日銀短観、大企業製造業DIは二期連続の改善
日銀が14日に発表した12月の全国企業短期経済観測調査(短観)で、最も注目される大企業製造業の業況判断指数(DI)はマイナス10と前回の9月調査から17ポイントの上昇となった。
前々回の6月調査では、大企業製造業DIはマイナス34と、リーマン危機後の2009年6月調査以来11年ぶりの低水準になっていた。悪化幅はリーマンショック翌年の3月に次ぐ過去2番目の大きな落ち込みとなった。新型コロナウイルス感染拡大とそれを防止するための緊急事態宣言などによる人や物の移動の制限による影響は反映されていた。
そして、前回の9月調査では、大企業製造業DIはマイナス27と7ポイントの改善となっていた。改善は2017年12月以来2年9カ月ぶり。前回、6月の短観ではマイナス34となっていたことの反動もあり、やや回復した格好に。先行きについてはマイナス17となり、さらなる改善を見込んでいた。

.....

§ **演習課題**:
A - 短観記事の「日銀短観、大企業製造業DIは二期連続の改善」から「さらなる改善を見込んでいた。」までを、一字も変えずに出力せよ。
B - 次の(i)〜(iii)のそれぞれが短観記事の内容と合うか、はい・いいえで答えよ。各判断の決め手となる記事中の語句を、そのまま引用して添えること。
(i) 12月調査の大企業製造業DIはマイナス10であった。
(ii) 9月調査では、先行きのDIをマイナス27と見込んでいた。
(iii) 9月調査での改善は、2017年12月以来のことであった。
C - 短観記事の最後の文の後から、記事を書き継げ。
この後に並ぶ行は、短観記事とは関係がない。

.....

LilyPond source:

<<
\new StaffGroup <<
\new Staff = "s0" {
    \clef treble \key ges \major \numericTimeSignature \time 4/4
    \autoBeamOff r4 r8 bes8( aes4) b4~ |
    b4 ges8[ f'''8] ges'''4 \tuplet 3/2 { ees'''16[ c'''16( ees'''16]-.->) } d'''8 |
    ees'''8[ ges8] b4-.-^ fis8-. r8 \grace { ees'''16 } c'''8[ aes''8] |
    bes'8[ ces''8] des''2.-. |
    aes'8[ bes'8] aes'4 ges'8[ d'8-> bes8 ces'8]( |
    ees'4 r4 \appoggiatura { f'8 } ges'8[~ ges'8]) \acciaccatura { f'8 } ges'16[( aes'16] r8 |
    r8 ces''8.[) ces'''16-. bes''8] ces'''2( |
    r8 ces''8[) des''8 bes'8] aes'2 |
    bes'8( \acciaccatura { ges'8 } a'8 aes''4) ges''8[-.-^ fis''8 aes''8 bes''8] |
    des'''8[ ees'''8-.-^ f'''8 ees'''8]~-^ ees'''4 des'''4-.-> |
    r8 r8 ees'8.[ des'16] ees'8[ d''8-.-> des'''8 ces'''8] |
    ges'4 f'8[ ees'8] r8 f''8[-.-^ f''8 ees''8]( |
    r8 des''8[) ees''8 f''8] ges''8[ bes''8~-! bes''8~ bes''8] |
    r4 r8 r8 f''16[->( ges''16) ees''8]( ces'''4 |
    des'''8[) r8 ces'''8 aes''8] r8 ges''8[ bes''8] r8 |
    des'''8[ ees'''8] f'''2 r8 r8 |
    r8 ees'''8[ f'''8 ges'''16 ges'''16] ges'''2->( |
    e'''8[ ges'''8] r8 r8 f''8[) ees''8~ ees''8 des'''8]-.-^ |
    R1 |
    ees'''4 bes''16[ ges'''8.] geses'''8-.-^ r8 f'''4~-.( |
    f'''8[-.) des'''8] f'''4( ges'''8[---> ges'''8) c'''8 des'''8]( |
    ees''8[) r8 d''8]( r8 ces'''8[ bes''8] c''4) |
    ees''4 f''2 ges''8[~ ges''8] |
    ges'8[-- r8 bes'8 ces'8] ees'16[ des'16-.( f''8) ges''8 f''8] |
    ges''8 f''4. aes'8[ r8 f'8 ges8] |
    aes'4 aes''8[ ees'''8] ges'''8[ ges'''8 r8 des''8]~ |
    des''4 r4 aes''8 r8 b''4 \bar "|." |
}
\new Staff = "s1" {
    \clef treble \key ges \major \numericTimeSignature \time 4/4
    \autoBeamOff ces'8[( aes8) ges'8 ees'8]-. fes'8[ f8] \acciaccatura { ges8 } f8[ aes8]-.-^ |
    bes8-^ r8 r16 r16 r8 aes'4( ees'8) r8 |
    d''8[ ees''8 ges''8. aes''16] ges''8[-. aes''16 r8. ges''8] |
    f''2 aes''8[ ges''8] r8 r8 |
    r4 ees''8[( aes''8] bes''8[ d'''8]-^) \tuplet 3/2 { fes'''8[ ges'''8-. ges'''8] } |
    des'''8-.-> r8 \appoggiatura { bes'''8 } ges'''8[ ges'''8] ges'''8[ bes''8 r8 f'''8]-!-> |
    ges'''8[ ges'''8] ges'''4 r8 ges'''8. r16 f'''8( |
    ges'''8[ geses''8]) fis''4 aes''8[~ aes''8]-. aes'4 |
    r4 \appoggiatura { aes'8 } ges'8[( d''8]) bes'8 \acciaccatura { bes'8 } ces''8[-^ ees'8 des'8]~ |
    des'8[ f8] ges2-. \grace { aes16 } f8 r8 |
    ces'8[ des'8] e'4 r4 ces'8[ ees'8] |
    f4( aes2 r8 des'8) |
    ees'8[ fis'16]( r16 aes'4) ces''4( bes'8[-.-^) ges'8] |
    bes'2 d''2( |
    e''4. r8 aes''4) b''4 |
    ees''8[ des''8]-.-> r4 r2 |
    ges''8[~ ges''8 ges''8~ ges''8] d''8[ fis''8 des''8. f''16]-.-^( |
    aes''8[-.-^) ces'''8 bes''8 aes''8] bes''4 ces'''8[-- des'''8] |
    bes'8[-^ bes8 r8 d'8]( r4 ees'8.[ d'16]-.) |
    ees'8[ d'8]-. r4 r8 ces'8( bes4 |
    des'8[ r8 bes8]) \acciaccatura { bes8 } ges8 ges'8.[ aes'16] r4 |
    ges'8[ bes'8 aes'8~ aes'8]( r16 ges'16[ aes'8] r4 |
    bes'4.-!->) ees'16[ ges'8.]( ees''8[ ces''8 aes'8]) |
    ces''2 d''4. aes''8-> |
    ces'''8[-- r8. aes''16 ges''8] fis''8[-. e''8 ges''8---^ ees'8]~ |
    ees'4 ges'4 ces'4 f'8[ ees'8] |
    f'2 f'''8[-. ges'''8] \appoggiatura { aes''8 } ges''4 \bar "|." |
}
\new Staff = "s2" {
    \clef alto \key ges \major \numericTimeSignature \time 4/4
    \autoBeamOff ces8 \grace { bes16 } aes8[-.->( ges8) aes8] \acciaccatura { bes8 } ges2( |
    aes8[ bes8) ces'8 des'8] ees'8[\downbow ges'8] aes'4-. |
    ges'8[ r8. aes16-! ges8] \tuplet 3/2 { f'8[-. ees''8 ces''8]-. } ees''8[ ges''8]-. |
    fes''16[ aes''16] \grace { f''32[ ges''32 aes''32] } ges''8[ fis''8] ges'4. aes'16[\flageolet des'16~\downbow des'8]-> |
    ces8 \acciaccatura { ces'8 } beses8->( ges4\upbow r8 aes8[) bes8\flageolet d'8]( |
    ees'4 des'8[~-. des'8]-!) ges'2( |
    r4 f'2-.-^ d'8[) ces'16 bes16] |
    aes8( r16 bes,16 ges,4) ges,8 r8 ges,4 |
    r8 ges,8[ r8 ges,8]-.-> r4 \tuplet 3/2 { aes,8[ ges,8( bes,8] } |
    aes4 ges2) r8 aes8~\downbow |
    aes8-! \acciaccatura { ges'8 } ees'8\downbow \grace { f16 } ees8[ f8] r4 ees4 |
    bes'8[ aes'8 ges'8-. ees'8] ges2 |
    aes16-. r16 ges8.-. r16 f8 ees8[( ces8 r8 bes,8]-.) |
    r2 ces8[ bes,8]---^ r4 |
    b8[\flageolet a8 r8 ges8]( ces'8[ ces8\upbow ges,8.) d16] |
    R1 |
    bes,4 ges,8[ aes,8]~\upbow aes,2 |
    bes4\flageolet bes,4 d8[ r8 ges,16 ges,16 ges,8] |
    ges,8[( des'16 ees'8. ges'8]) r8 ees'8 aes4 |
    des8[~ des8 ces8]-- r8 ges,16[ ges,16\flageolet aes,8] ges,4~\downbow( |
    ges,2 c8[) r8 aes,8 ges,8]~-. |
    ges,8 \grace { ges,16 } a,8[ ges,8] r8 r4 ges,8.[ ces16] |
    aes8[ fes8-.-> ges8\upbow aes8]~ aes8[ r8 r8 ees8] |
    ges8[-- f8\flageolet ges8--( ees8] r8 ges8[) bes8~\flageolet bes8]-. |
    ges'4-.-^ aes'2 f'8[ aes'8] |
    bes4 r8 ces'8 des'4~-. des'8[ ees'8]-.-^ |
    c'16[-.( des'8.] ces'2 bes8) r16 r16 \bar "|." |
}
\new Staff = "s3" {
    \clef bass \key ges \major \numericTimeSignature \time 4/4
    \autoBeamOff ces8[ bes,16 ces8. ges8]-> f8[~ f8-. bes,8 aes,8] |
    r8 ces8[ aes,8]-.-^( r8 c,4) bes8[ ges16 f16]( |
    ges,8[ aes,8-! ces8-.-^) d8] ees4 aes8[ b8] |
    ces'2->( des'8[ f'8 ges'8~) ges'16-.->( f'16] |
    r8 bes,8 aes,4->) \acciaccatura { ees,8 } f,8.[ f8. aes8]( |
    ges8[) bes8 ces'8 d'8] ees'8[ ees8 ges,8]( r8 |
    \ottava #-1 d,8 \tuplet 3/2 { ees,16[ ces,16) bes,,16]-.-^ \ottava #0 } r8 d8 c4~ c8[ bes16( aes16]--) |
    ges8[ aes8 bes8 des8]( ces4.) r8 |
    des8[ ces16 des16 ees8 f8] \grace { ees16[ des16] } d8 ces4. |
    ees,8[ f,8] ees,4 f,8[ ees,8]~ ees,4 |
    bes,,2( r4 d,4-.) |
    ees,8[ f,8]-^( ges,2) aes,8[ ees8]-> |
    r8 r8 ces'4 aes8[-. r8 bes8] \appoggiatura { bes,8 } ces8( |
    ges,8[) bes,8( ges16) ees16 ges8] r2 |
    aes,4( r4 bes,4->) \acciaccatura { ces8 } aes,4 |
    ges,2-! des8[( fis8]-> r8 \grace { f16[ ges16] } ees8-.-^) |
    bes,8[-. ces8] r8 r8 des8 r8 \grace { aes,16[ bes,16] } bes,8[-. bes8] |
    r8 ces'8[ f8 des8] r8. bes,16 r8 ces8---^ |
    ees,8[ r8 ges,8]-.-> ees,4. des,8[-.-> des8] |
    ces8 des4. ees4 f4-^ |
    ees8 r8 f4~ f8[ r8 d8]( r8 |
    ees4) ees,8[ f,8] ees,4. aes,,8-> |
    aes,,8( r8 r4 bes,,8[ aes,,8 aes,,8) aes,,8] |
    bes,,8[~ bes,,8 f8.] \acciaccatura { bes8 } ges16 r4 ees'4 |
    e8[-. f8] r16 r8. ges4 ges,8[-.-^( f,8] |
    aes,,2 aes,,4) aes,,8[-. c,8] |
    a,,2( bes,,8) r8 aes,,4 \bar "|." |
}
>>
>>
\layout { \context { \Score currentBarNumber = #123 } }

.....

§ **課題別解答**:
A -
日銀短観、大企業製造業DIは二期連続の改善
日銀が14日に発表した12月の全国企業短期経済観測調査(短観)で、最も注目される大企業製造業の業況判断指数(DI)はマイナス10と前回の9月調査から17ポイントの上昇となった。
前々回の6月調査では、大企業製造業DIはマイナス34と、リーマン危機後の2009年6月調査以来11年ぶりの低水準になっていた。悪化幅はリーマンショック翌年の3月に次ぐ過去2番目の大きな落ち込みとなった。新型コロナウイルス感染拡大とそれを防止するための緊急事態宣言などによる人や物の移動の制限による影響は反映されていた。
そして、前回の9月調査では、大企業製造業DIはマイナス27と7ポイントの改善となっていた。改善は2017年12月以来2年9カ月ぶり。前回、6月の短観ではマイナス34となっていたことの反動もあり、やや回復した格好に。先行きについてはマイナス17となり、さらなる改善を見込んでいた。

B -
(i) はい。「マイナス10と前回の9月調査から17ポイントの上昇となった」
(ii) いいえ。「先行きについてはマイナス17となり」
(iii) はい。「改善は2017年12月以来2年9カ月ぶり」

C -
そして12月の大企業製造業DIはマイナス10と二期連続の改善となり、前回の9月調査の予測よりも改善した。事前予測の数値(マイナス14あたり)も上回った格好に。
大企業製造業DIでは業種別でみて自動車の改善幅が最も大きくなっていた。木材・木製品や鉄鋼の改善も大きくなった。しかし、16業種のうち唯一、造船・重機等はさらに悪化していた。
大企業非製造業のDIも前回に比べて改善となった。対個人サービスや運輸・郵便などが改善を示していたが、建設はさらに悪化していた。中堅企業や中小企業もほぼ同様の数値となっており、全体としても改善を示していた。
しかし、ここにきて再び世界的に新型コロナウイルスの感染が拡大しつつあり、ドイツなどは今月16日から来月10日までほとんどの小売店の営業を禁止し、学校も閉鎖すると発表した。日本でも感染拡大に歯止めがかからなければ、再び経済活動にブレーキを掛けざるを得なくなる可能性もある。